Could you update the items from the line containing "pose: elev=59.1 azim=349.0" through the line containing "Dot at: (180, 251)" by changing "dist" to "distance" and leaving everything else the same? Return only those lines.

START

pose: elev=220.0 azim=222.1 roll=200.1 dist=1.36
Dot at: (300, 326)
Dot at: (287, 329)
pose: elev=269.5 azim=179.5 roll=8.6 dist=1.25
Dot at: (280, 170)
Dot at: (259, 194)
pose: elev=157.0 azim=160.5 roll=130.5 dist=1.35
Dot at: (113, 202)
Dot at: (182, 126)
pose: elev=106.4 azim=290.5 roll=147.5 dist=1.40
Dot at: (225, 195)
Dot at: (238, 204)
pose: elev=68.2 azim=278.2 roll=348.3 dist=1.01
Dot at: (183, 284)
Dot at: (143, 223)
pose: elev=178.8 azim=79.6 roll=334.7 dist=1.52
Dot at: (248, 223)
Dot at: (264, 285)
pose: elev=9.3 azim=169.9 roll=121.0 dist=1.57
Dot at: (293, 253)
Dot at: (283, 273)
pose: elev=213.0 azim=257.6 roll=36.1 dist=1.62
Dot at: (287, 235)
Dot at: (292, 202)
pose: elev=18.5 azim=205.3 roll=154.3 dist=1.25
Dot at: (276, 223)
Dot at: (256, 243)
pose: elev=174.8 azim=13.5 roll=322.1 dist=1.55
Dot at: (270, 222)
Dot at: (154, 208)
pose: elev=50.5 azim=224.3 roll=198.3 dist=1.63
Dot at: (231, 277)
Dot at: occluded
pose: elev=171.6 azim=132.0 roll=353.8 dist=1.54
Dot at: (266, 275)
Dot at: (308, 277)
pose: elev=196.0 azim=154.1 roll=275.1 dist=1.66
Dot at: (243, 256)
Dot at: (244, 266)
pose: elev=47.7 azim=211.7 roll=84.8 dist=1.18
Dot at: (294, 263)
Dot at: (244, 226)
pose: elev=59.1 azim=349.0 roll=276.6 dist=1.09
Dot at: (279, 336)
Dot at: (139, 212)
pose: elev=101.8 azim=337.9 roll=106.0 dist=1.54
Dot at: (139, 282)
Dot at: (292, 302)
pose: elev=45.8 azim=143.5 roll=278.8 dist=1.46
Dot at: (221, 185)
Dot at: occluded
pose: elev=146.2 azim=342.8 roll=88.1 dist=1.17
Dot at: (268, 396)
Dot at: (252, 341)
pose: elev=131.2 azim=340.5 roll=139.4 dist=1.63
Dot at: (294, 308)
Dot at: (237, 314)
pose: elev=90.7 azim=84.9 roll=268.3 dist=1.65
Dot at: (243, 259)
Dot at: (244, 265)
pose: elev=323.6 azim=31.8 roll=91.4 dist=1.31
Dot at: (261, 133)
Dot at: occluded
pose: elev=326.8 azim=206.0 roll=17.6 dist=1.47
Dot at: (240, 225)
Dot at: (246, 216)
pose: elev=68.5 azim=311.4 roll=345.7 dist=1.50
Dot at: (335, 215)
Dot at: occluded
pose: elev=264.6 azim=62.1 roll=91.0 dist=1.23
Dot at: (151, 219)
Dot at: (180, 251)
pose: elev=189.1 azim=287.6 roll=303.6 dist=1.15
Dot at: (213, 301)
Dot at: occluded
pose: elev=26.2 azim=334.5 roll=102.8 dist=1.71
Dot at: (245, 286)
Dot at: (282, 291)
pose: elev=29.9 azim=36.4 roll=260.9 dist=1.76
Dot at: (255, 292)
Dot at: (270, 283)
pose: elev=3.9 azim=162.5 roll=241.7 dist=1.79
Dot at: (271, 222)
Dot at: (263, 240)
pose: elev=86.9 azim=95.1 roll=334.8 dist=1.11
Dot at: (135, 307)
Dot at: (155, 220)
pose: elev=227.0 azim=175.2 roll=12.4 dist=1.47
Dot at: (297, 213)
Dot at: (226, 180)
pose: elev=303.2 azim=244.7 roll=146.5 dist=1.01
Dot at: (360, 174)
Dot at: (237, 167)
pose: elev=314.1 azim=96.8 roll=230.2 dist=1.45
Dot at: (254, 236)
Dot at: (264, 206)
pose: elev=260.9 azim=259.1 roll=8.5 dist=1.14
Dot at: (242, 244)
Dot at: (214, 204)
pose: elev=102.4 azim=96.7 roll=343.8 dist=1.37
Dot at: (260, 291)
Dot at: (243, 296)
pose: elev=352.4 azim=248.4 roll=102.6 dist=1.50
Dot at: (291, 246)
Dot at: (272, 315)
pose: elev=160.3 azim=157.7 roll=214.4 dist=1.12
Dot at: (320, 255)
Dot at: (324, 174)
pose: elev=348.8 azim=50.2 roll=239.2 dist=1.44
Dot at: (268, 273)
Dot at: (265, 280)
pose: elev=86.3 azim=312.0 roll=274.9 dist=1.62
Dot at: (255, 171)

END

## Task response:
pose: elev=59.1 azim=349.0 roll=276.6 distance=1.09
Dot at: (279, 336)
Dot at: (139, 212)
pose: elev=101.8 azim=337.9 roll=106.0 distance=1.54
Dot at: (139, 282)
Dot at: (292, 302)
pose: elev=45.8 azim=143.5 roll=278.8 distance=1.46
Dot at: (221, 185)
Dot at: occluded
pose: elev=146.2 azim=342.8 roll=88.1 distance=1.17
Dot at: (268, 396)
Dot at: (252, 341)
pose: elev=131.2 azim=340.5 roll=139.4 distance=1.63
Dot at: (294, 308)
Dot at: (237, 314)
pose: elev=90.7 azim=84.9 roll=268.3 distance=1.65
Dot at: (243, 259)
Dot at: (244, 265)
pose: elev=323.6 azim=31.8 roll=91.4 distance=1.31
Dot at: (261, 133)
Dot at: occluded
pose: elev=326.8 azim=206.0 roll=17.6 distance=1.47
Dot at: (240, 225)
Dot at: (246, 216)
pose: elev=68.5 azim=311.4 roll=345.7 distance=1.50
Dot at: (335, 215)
Dot at: occluded
pose: elev=264.6 azim=62.1 roll=91.0 distance=1.23
Dot at: (151, 219)
Dot at: (180, 251)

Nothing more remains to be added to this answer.